A hug that soothed my soul...

In this world there are huggers and then there are "huggers"...

I think I'm a hugger... I love to give hugs and to receive them. It wasn't always this way - I tended to shy away from hugs - unless my father was giving the hugs... there was no way to shy away from those...they tended to be massive...lol

I have a friend - Rebekah and oh goodness gracious that woman was born to hug... she is a "hugger" no Rebekah is a "HUGGER"... you can fall into her arms and whatever you are going through feels so much better after her hug... she could hug you when you are happy and its a jiggly hug... or you can hug her when you are sad and its all good and soothed.

I don't know why but I have this odd relationship with my mom... I know one day the "why" will be answered but I know without a doubt that she loves me in her own special way... just like I love her in my own special way... yes we are two special women!!! But our hugs have consisted of those hello type of hugs and those quick pecks on the cheek... we have never really been too physically affectionate towards each other. 


Through the years its taken some effort on my part not to continue that type of relationship with my daughter Elizabeth. Each day I have to make a conscious effort to show her love and affection... not just say it or assume that she knows but show her. To make sure that I hug her, hold her hand, verbally encourage her, verbally compliment her and of course give her those loud mushy kisses - to make sure I don't take those "things" for granted. I'm doing it now more than ever because I see how quickly time is passing by... and if I'm not careful that time may come where I may not be able to do it if you know what I mean... and my little girl isn't that little anymore... we almost see eye to eye which is pretty scary. 

But going back to hugging... today God knew what I needed. And it wasn't a hug from my darling husband Ray, or my friends Kathy who has been doing really good at hugging more, Jen who is very very pregnant and has to hug sideways or Rebekah the natural born "hugger"... He knew I needed my mom.

Today, me and the kids met up with her... Elizabeth was going to spend the weekend at the city, so instead of us driving to the city, she decided to meet us at the mall. When Elizabeth saw her - she ran towards her and jumped into her arms... Caleb and Priscilla ran right behind her... I thought they were going to knock her down.

And then my mom reached me... and it happened... it wasn't a hello hug... or one of those courtesy hugs... it was a hug. I truly do not remember the last time we hugged that way... we hugged and I felt like a little girl being held in my moms arms and protected from the world... and I kissed her teared up cheek... I was able to smell my mom's smell... I was able to feel her heart... and her love... and I knew it was a God thing because she didn't give me the mom speech about how I've been lost and how she forgot what I looked like... she just smiled at me and I kissed her again.

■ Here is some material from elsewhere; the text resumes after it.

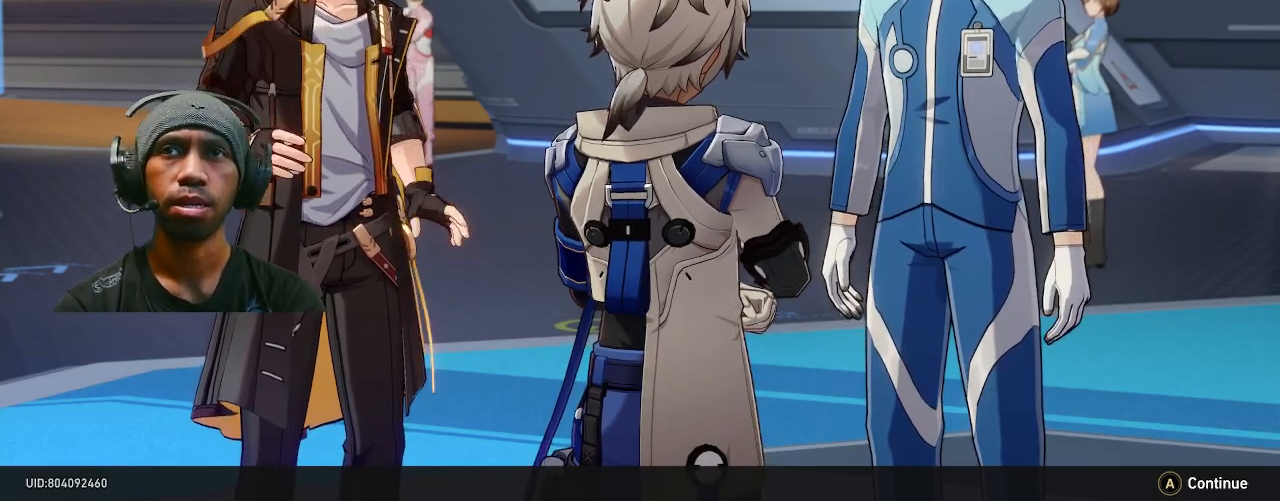
{"buttons": ["R2"], "left_stick": "center", "right_stick": "center", "events": []}
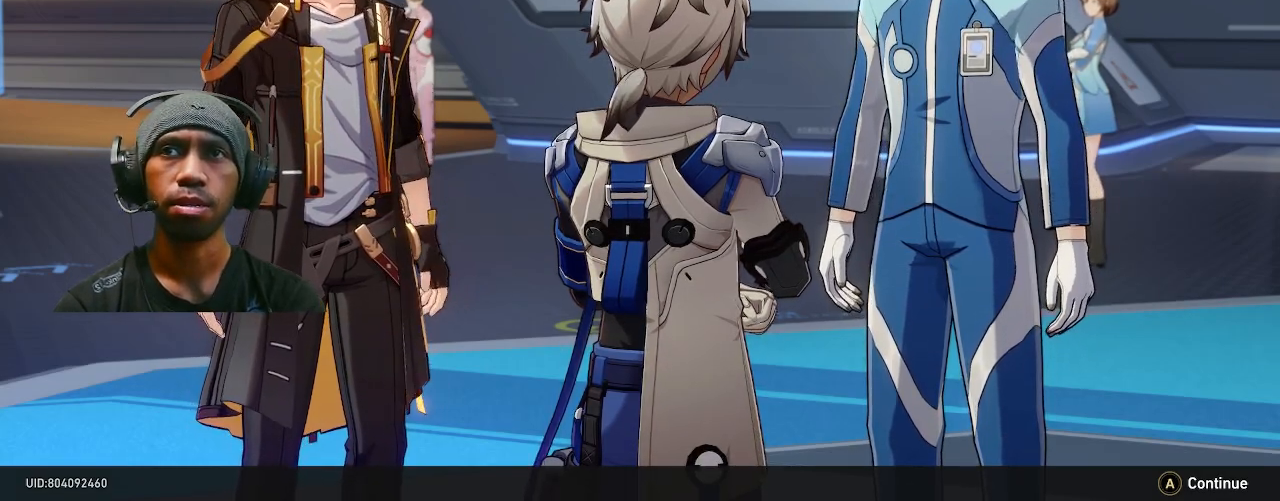
{"buttons": ["R2"], "left_stick": "center", "right_stick": "center", "events": []}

God is so good - He knew what I needed and what was going to soothe my soul and remind me of His love... if I could bottle up that moment - but maybe its a good thing if I can't bottle it up - I feel as if now I can go back for more... I've been praying so much for this moment and I see this as an answered prayer and a door being opened for wonderful things between me and my mom!!! Thank you Jesus - for always knowing what my heart needs...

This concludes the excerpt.